TASK DESCRIPTION: Pull out each line of the records below that contains the word "loftisolering", and copy those lines. Uppercase and lowercase letters must match.

------------------------

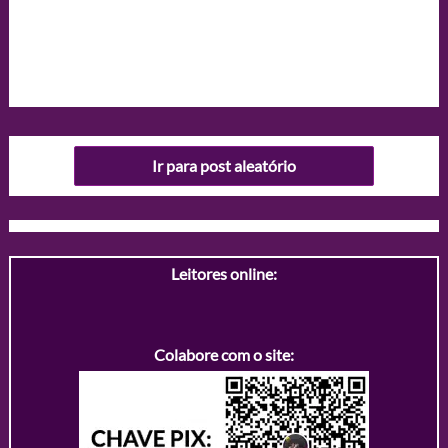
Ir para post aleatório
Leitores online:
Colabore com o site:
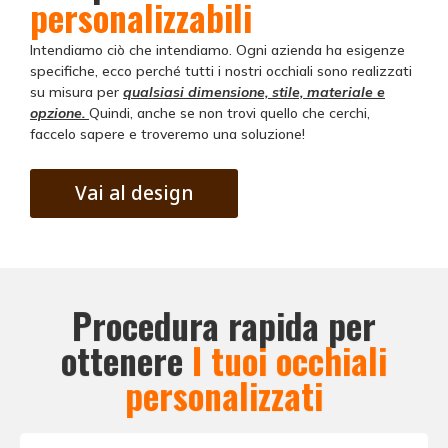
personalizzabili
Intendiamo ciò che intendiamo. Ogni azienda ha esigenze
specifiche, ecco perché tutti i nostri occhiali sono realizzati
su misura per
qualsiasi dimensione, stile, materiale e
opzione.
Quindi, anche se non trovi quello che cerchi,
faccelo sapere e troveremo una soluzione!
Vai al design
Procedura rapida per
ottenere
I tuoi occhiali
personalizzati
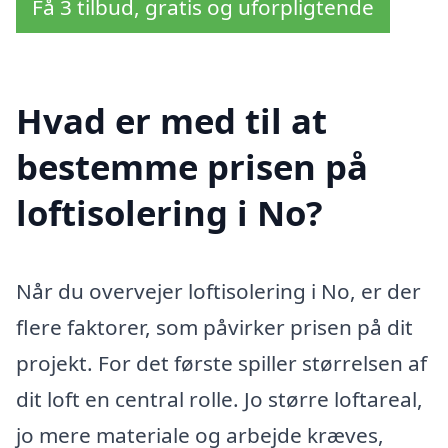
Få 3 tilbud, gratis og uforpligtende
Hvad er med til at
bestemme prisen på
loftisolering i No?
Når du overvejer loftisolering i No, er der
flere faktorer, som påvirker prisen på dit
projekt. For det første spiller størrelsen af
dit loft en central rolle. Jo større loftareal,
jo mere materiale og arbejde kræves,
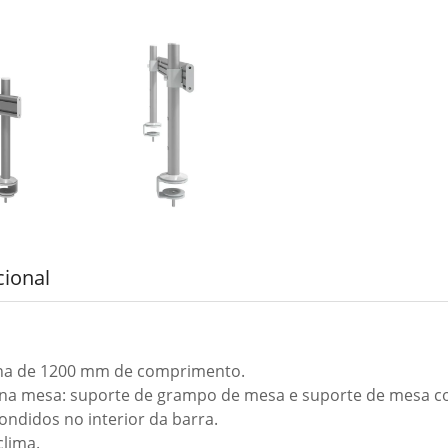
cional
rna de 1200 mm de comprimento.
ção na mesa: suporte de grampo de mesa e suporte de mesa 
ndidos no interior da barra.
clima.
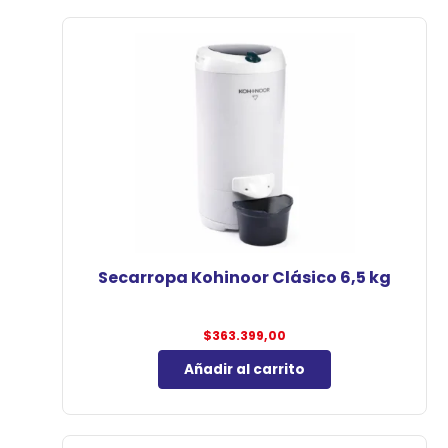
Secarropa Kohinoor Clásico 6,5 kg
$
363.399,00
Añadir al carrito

------------------------

FINAL ANSWER:
loftisolering i No?
Når du overvejer loftisolering i No, er der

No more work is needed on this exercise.